4

I'm writing a cache server in java that will cache image data (jpgs, pngs, tiff etc) in memory for fast access over http. The images are rendered by another service, which is an expensive operation, so I want to cache them on my cache server.

There are several reasons why I'm writing it from scratch, so the answer I'm looking for is not [some clever software product]

Question: How can I keep certain a set of data objects in main memory, and ensure that data is actually in main memory when I need it, and not pushed to disk by a virtual memory manager? That is, how can i do this in Java?

Further information: Objects could be referenced with any interval, e.g. days or say years apart to be a bit extreme :-)

EDIT: I have found this SO post which asks "can you keep objects in contiguous memory?" - This is not the question I'm asking, although it could help, if objects were referenced all the time, I presume. And btw, the answer to that question was "no", except obviously for value-types in arrays.

Community
  • 1
  • 1
  • "The images are rendered by another service, which is an expensive operation, so I want to cache them on my cache server." *what* is an expensive operation? The rendering, the network transfer, or the disk access? If the cache server is accessed remotely, e.g. over HTTP, caching will only help avoid disk access which may not be your bottleneck. – Emerson Farrugia Jan 22 '12 at 21:47
  • What will your implementation do that any of the existing cache libraries/frameworks/systems/apps don't? – Dave Newton Jan 22 '12 at 21:54
  • Expensive with regards to CPU. – Pimin Konstantin Kefaloukos Jan 22 '12 at 21:56
  • Dave Newton: it is a cache system for geographical map images, like GeoWebCache and Map Proxy, but differs from these systems in important ways. – Pimin Konstantin Kefaloukos Jan 22 '12 at 21:58

2 Answers2

1

I strongly doubt you can do this in Java alone.
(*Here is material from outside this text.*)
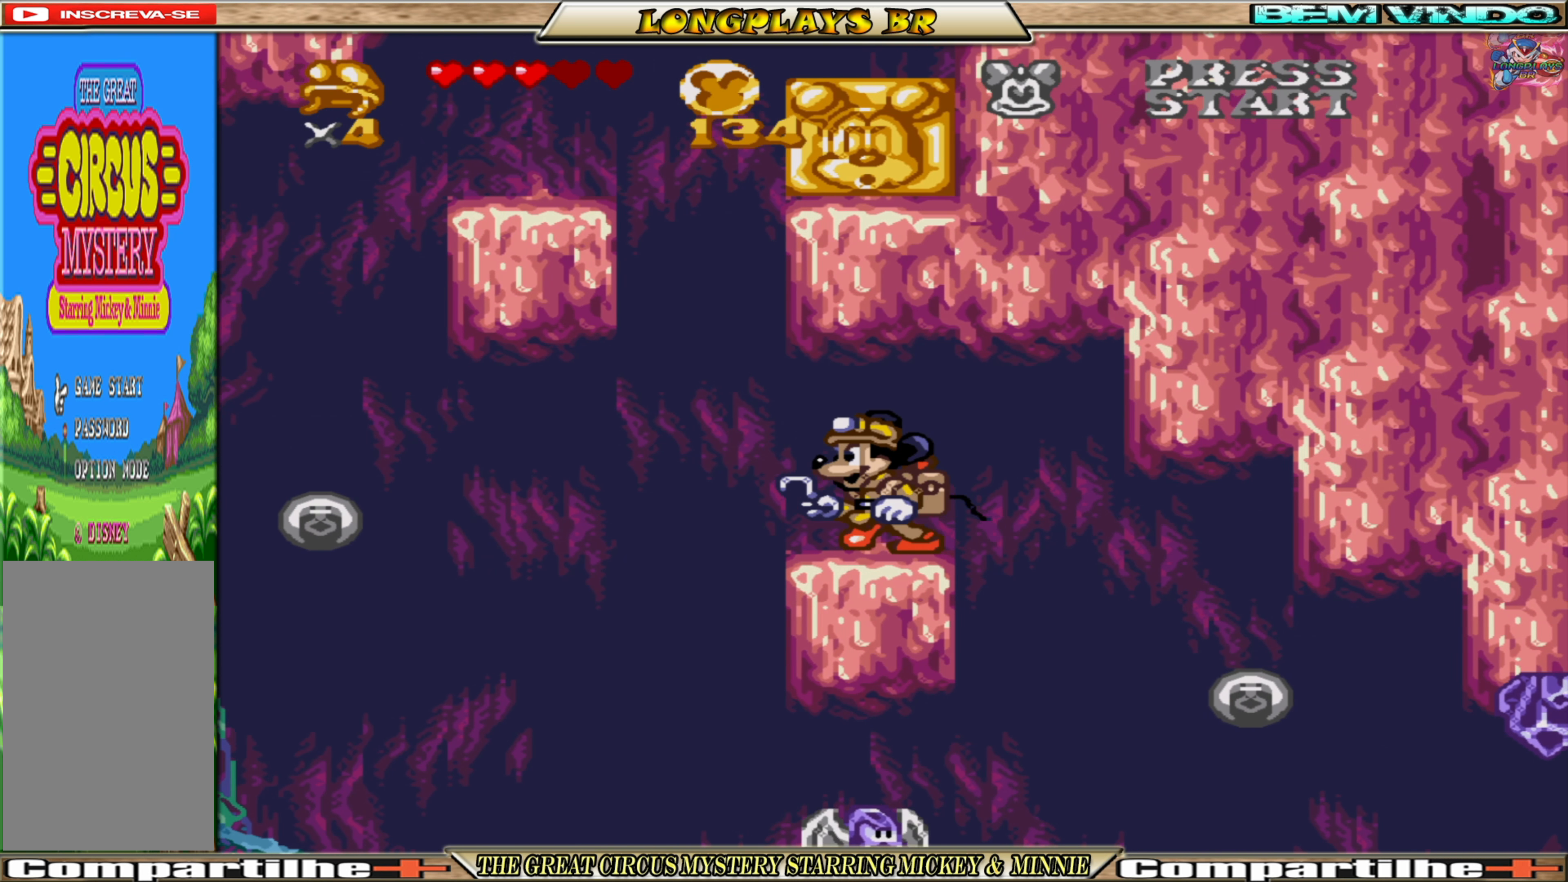
{"buttons": ["A", "DPAD_LEFT"], "events": [[150, "DPAD_LEFT", "down"], [350, "A", "down"]]}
You'll probably have to use something like mlock through JNI, as well as the requisite JNI incantations to pin the cached objects graphs in memory so the GC doesn't move them. And [insert miracle here] to compact the pinned memory into contiguous pages because that's what mlock operates on.

millimoose
  • 39,073
  • 9
  • 82
  • 134
  • +1 for mlock and JNI. I'm not familiar with mlock (and not too familiar with JNI), but will look into it. I assume that mlock is a Linux only thing? – Pimin Konstantin Kefaloukos Jan 22 '12 at 21:51
  • Linux+BSD+Mac. For Windows I'll need another approach, and (unfortunately?) I need Windows support too. – Pimin Konstantin Kefaloukos Jan 22 '12 at 22:01
  • Regarding the miracle part: Could I place the bytes from several images in a single byte array, and pin this (presumably contiguous) data in memory using mlock, and combine this with keeping indices into the byte array in another (memory resident) datastructure? – Pimin Konstantin Kefaloukos Jan 22 '12 at 22:09
  • @PiminKonstantinKefaloukos: The die.net man page mentions the system call dates back to SVr4, so I'd guess it's actually widely available on Unixen. (Windows will probably require a second implementation of the JNI extension.) – millimoose Jan 22 '12 at 22:09
  • @PiminKonstantinKefaloukos I honestly have no idea how to approach the miracle part. As you mention in your question, there is no "sane" way of having Java allocate objects contiguously, so you'll have to manage pages of memory yourself for this. This could be easier in C if you can find an allocator library that lets you specify an arbitrary memory region to work in. – millimoose Jan 22 '12 at 22:15
1

I assume you want to keep access time predictably low so you want to avoid paging. In Java you have very limited set of tool to manage memory. In fact, this is operating systems' job to track which pages are inactive and can be pushed to disc. I am not even sure whether there is any API in major operating systems to control this behaviour.

That being said, you must focus on fooling the system that pages are actually needed, while they weren't really used for a long time. I think you already know the answer - just write an asynchronous task that touches every object in your cache every second or so. This should make the operating system to believe that you process is still actively using these areas of memory.

Sad but should be effective.

Tomasz Nurkiewicz
  • 334,321
  • 69
  • 703
  • 674